--- Texto ---

Valorar
la autoestima sólo por lo externo, a pesar de ser un punto de vista parcial,
está cada vez más en boga: vales por lo que tienes, por lo que aparentas. No
importa en realidad lo que eres.
Quizá por
eso, con frecuencia, la autoestima aparece "sobreestimada", y es cada
vez más difícil de lograr.
En un
ambiente así, son los adolescentes quienes -quizá- lo tienen más difícil, ya
que por definición, no se conocen a sí mismos, y dependen de los valores que se
les presentan para poder juzgar lo correcto o incorrecto de sus actuaciones.
Cuando abunda la trivialización de la vida
(a través de modas y modelos más bien desafortunados), se vuelve todavía
más complicada la superación exitosa de la adolescencia.
Nadie
puede descubrirse a sí mismo sin entrar en relación con los otros, sin catar
cómo es él o ella y compararse con lo que los demás esperan que sea. Pero esos
otros, sus amigos, su "mundo", su familia ¿de dónde sacan las ideas
de cómo debe ser alguien "normal"? De lo que se refleja en la opinión
pública que, a grandes rasgos, está constituida por los valores que se cotizan
en la familia, la escuela, la Iglesia y -¡como no!- en los medios masivos de
comunicación: televisión, cine, revistas, prensa escrita, etc.
Preguntémonos,
pues, ¿cuál es el inventario de valores que la mayoría de los adolescentes
parece tener hoy en sus mentes? ¿Cuáles son los modelos que imitan, y por qué
los imitan? ¿En qué espejo se miran? ¿Quiénes son sus héroes, sus prototipos,
sus ídolos.?
Hace unos
días conocí los resultados de una investigación, publicados por un psiquiatra
español, en el que destaca que, entre hombres y mujeres adultos, los rasgos más
valorados hoy en día son aquellos que hacen referencia a cualidades físicas, a
la personalidad y al sentido del humor. Mientras que la inteligencia, las
cualidades morales o la coherencia de vida prácticamente no aparecen.
En el
caso de los varones adolescentes se destaca cómo todos tienen afán por
sobresalir en algún deporte, de tener cuanto antes un cuerpo de adulto (alto,
musculoso y bien proporcionado); todos buscan la posibilidad de ganar -con el
menor esfuerzo posible.-, alguna cantidad de dinero, de caer bien a las
muchachas y ser populares. Y en cuanto a las adolescentes, quizá el valor que
más interesa es el de responder a los patrones populares de belleza (han de ser
guapas o, al menos, parecerlo), comprendiendo erróneamente que la apariencia
agradable les abrirá todas las puertas de la vida.

---

- _Tus instrucciones_:
Prosigue el texto sobre la autoestima de los adolescentes a partir de su última oración. Los ítems no tienen ningún papel en esto.

--- Extracto de datos ---

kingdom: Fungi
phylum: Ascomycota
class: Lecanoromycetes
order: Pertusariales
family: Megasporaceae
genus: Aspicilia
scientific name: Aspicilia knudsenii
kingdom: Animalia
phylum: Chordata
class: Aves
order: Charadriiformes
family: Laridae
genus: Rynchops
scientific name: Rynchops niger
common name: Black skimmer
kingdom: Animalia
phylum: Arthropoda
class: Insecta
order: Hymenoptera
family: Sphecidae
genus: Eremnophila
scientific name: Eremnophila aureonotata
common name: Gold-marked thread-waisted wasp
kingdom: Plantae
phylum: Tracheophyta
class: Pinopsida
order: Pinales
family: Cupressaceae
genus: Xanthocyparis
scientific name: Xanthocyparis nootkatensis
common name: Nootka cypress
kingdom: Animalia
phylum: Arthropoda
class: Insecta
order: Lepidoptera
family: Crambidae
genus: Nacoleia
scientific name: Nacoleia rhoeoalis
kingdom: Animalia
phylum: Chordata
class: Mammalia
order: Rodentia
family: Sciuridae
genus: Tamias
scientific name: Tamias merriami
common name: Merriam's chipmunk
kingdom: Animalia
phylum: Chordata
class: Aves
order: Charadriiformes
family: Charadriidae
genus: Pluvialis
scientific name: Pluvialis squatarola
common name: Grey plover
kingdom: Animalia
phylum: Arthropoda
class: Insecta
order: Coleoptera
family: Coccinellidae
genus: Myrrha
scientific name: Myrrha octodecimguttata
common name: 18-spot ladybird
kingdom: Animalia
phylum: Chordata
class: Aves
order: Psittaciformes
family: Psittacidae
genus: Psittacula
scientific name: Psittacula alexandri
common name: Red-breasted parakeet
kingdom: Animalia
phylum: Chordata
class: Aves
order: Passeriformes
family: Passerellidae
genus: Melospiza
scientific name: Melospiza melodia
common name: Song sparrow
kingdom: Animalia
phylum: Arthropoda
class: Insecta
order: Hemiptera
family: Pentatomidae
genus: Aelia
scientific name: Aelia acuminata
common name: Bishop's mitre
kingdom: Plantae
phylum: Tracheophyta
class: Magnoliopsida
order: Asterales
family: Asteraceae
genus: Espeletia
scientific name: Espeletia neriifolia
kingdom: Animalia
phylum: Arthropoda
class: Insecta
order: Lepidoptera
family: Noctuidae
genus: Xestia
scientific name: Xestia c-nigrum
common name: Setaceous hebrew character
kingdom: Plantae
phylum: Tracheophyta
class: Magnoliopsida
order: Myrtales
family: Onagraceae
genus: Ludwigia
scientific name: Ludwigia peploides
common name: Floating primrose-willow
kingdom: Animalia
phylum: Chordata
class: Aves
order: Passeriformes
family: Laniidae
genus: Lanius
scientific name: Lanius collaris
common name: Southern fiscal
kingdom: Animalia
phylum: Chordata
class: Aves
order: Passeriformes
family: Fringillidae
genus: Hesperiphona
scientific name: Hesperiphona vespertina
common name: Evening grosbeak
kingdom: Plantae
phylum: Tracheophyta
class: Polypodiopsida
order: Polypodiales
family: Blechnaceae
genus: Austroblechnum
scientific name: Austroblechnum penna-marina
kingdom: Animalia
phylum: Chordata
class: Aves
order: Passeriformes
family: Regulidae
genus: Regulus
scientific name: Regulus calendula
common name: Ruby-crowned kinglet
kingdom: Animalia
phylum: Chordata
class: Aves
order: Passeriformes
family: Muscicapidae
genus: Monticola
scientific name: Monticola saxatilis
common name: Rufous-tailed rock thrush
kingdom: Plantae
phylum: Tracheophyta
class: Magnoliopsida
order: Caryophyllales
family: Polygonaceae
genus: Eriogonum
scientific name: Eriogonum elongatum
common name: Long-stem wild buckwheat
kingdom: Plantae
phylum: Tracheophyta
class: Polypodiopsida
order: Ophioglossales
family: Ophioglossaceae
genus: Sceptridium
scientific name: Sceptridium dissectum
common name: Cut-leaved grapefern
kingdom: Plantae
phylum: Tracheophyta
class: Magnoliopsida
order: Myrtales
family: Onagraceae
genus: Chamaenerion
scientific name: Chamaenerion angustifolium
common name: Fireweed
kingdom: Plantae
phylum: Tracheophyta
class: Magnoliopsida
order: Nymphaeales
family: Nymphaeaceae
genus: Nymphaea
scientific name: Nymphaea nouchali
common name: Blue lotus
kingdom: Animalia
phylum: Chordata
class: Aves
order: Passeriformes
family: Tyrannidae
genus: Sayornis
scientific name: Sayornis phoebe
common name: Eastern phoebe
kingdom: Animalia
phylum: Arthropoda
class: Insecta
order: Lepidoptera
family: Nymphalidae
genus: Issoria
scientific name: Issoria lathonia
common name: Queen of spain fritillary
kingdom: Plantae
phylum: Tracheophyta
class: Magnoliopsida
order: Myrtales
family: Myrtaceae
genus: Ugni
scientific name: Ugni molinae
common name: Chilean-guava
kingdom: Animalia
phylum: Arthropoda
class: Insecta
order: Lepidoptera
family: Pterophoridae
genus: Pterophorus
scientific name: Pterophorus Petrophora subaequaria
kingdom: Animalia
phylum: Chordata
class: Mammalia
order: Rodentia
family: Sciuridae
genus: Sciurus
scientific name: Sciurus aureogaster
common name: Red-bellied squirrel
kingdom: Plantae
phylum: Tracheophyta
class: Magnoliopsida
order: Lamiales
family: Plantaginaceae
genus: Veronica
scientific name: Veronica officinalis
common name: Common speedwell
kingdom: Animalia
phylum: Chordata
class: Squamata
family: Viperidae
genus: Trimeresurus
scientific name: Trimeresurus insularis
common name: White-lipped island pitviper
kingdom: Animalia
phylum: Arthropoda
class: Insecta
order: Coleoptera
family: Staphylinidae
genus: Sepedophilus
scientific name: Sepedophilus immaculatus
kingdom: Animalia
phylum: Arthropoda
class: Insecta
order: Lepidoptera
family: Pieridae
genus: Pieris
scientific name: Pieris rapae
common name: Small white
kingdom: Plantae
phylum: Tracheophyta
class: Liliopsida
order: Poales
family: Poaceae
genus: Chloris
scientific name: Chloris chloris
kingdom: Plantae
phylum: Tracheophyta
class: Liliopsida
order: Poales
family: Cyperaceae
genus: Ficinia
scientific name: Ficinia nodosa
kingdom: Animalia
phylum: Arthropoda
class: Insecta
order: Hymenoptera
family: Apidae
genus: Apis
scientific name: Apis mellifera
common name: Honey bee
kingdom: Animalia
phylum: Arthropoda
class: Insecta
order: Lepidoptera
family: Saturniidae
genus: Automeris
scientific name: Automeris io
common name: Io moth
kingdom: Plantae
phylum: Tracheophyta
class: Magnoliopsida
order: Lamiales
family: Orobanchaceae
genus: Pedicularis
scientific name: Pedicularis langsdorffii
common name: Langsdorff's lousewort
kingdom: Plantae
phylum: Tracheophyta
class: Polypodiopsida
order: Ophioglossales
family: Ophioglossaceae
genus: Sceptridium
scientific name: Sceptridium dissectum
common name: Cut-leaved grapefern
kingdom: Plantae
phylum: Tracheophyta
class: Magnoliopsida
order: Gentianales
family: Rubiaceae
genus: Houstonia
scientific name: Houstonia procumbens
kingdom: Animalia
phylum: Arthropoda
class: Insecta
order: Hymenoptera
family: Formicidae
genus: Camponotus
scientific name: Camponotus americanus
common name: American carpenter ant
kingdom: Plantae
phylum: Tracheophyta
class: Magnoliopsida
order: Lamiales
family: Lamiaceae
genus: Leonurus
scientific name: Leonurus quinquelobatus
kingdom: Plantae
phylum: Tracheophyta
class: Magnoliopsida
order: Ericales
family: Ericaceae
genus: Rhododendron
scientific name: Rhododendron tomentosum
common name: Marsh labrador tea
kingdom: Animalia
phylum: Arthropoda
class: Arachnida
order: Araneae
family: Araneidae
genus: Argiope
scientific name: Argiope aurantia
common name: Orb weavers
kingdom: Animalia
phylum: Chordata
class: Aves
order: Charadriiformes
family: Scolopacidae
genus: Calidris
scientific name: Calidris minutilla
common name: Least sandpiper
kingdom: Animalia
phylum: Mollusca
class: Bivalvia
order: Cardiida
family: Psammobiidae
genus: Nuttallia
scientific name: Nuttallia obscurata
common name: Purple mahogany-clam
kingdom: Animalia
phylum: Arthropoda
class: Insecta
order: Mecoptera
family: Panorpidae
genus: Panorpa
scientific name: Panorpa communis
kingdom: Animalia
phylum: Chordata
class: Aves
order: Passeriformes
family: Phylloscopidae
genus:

---

- _Resultado de la tarea_:
En todos
los casos: hombres y mujeres, adultos y adolescentes, el valor de la imagen
(primero el tipo, luego el rostro, luego el cuerpo), ha ido cobrando una
importancia cada vez mayor en esta sociedad nuestra. La personalidad se percibe
como un valor de segunda clase, la inteligencia como un rasgo menor, el ser
responsable y buen trabajador -a veces-, puede incluso estar mal visto.
Todo esto
arriesga a los adolescentes a enfrentarse con tres grandes peligros: en primer
lugar la dificultad de lograr una autoestima adecuada, al pretender buscar
solamente valores externos, físicos o superficiales; sin caer en cuenta de que
la adolescencia es la etapa de los grandes ideales, de soltar amarras y dirigir
la nave de la propia vida a un puerto que valga la pena. En segundo lugar, al
desconocer en qué aspectos fundamentan los demás su propia autoestima, pueden
perder la posibilidad de buscar los valores que de verdad humanizan. Y,
en último término, al vincular en exceso las características del propio género
con aspectos superficiales o secundarios, se corre el riesgo de caer en una
crisis personal de identificación consigo mismo o consigo misma.
Quizá por
eso hay tantos y tantas empeñados en encontrar su autoestima perdida. O en
vender su dignidad por unos pocos billetes para poseer, o para hacer hasta lo
imposible por bien parecer físicamente.
Y sin
duda, por eso, los adolescentes suelen ser presa fácil de los mercaderes de
imagen, de aquellos que venden superficialidad y frivolidad.
La
autoestima es, en realidad, producto del autoconocimiento,
valoración de las propias cualidades y consecuencia de haber encontrado un
norte seguro hacia el que orientar los pasos. Y ¿cómo no? De caminar hacia la
meta, esforzarse, luchar; hasta lograr que se valore la lucha y no solamente
los resultados.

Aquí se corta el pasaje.